“Yet, such is the reaching out of the drowning for straws, I did not utterly despair till Nixon brought me from this man’s lodging-house, where I had sent him, a specimen of his handwriting.
“Nixon is the only confidant I have had. Nixon knew me as a girl when he worked in my uncle’s home, and has always had the most unbounded, I may say jealous, affection for me. To him I had dared impart that I did not trust your new secretary; that he looked like a man I once knew who was a determined opponent of the party now trying to elect you; that a specimen of his writing would make me quite sure, and begged him to get it. I thought he might pick up such in the little office below, but he was never able to do so—Mr. Steele has taken care not to leave a line written in this house—but he did find a few lines signed with his name in his own room at the boarding-house, and these he showed me before he told me the result of his errand. They settled all doubts. What is to be my fate? Surely this man has no real claim on me, after all these years, when I thought myself your true and honest wife. He may ruin your campaign, defeat your hopes, overwhelm me with calumny and a loss of repute, but surely, surely he can not separate us. The law will not uphold him in that; will it, Henry? Say that it will not, say—oh, say that—it—will not—do—that, or we shall live to curse the day, not when we were born; but when our little innocent child came to us!”
CHAPTER XXV
THE FINGER ON THE WALL
At this appeal the mayor rose and faced his secretary and the spectacle was afforded me of seeing two strong men drawn up in conflict over a woman both had cherished above all else. And it was characteristic of the forceful men, as well as the extreme nature of the conflict, that both were quiet in manner and speech—perhaps the mayor the more so, as he began the struggle by saying:
“Is what Mrs. Packard says of your playing with her fears during these two weeks true, Mr. Steele?”

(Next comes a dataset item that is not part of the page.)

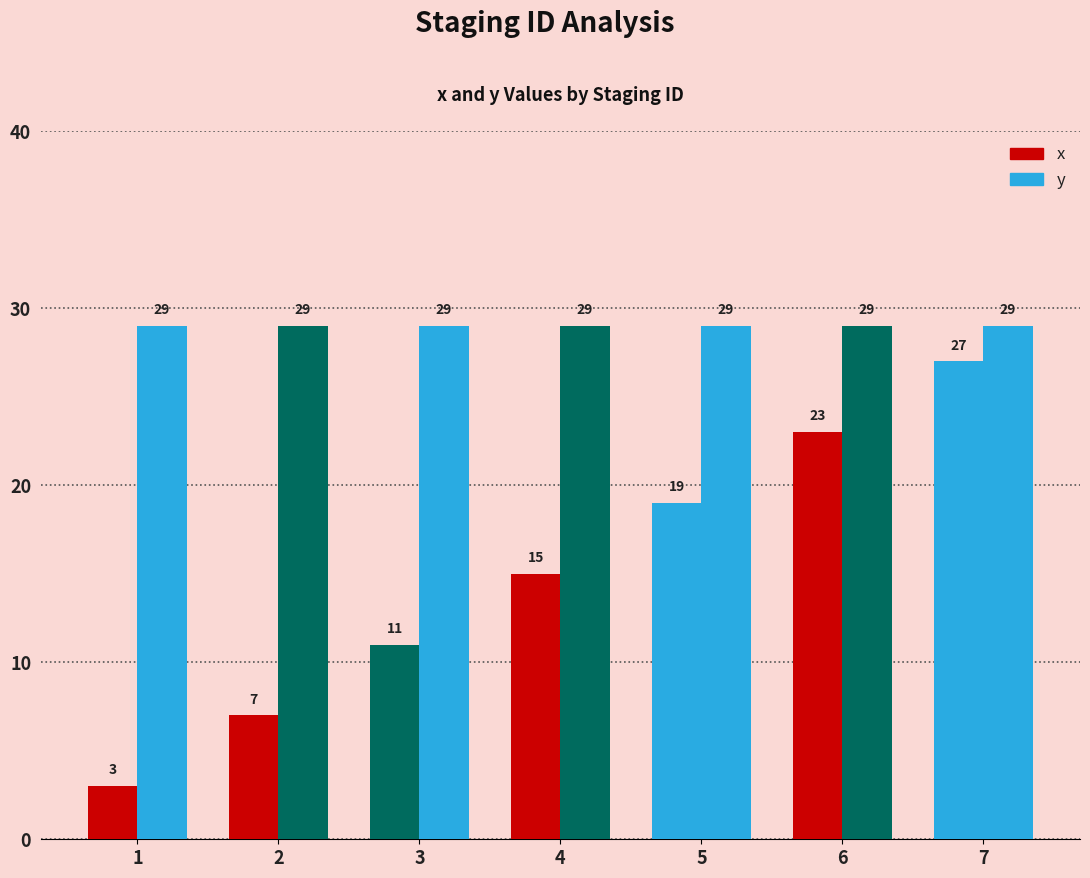

How many values in the x series are below 15?

3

Without a droop of his eye, or a tremor in his voice, the answer came short, sharp and emphatic:
“Yes.”
“Then, you are a villain! and I shall not feel myself called upon to show you any consideration beyond what justice demands. Have you any plea to urge beyond the natural one of her seemingly unprovoked desertion of you? Has not my wife—” the nobility with which he emphasized those two words made my heart swell—“spoken the truth?”
Ah! then the mask of disdainful serenity with which the other had hitherto veiled the burning anguish of his soul fell in one burst of irresistible passion.
“True! yes, it is true. But what does that truth involve for me? Not two weeks, but seven years of torture, five of them devoted to grief for her, loss, and two to rage and bitter revulsion against her whole sex when I found her alive, and myself the despised victim of her deception.”